Un esempio è la struttura di Bergamo che il gruppo Percassi ha aperto con la francese Aegide Domitys, che la gestisce. Si tratta di una struttura innovativa, prima realizzata in Italia (124 appartamenti) inaugurata nel 2020 ed è la prima dedicata al 100% al senior living. Altre soluzioni abitative sono ibride e diffuse, «con una componente di Rsa assistenziale – spiega Mancini – e una parte di senior living dedicata ad over 65 che non hanno bisogno di assistenza medica e trascorrono la propria vita in compagnia di altre persone nella medesima condizione, godendo di vantaggi in termini di servizio, come la palestra, il pranzo preparato e una serie di confort di gestione operativa e professionale”. Interessi stranieri in arrivo. Sono diversi – prosegue Mancini – gli operatori internazionali specializzati che stanno guardando al mercato italiano con interesse e che vogliono entrare nella gestione di questa forma residenziale in affitto che offre standard qualitativi alti. Questi operatori stanno puntando alle partnership con i fondi immobiliari che fanno da investitori».

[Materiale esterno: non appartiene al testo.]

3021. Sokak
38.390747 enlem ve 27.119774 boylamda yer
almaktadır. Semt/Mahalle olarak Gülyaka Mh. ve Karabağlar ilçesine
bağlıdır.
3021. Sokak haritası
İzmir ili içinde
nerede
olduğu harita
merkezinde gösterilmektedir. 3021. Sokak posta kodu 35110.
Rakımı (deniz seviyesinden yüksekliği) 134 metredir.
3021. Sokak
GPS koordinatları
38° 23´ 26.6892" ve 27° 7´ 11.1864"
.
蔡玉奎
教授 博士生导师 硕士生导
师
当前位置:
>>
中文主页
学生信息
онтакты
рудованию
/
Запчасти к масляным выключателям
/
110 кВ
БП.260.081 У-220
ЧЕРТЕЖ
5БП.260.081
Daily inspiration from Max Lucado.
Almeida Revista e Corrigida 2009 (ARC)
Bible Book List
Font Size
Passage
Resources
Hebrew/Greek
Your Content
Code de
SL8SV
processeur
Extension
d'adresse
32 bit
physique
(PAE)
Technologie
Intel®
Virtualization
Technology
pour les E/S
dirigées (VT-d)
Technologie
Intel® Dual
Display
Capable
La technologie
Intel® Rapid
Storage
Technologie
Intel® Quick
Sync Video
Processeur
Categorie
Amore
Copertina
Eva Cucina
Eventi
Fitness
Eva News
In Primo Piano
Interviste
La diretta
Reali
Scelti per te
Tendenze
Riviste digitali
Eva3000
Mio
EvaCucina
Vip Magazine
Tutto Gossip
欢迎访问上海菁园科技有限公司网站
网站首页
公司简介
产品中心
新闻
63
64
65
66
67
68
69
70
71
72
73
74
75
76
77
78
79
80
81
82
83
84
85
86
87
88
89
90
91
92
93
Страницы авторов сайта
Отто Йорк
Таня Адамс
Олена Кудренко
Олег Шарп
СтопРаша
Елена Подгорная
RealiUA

Gli esempi stranieri vanno dal Catella Group a Primonial a Sweet Life. «Molto spesso – avverte l’esperto di Cbre – queste soluzioni ibride in Italia sono sviluppate e gestite da investitori privati o non istituzionali e sfuggono ad una mappatura». Attualmente c’è un operatore tedesco che sta guardando al mercato italiano da un paio d'anni e vuole creare un senior living a tema leisure per effettuare soggiorni anche di un mese o più e le aree sotto osservazione sono Siena e Lago di Garda. Con l’aumento dei costi di costruzione, «che hanno subito incrementi del 30% rispetto ad una decina di mesi fa – commenta Mancini – i prezzi di realizzazione si sono attestati tra i 1.400 e i 1800 euro al mq. I rendimenti medi in Europa vanno dal 4 a 6%, leggermente più alti del multifamily. Per quanto riguarda i canoni di locazione la quota media mensile per un trilocale può andare dai 1500 ai 2500 euro circa».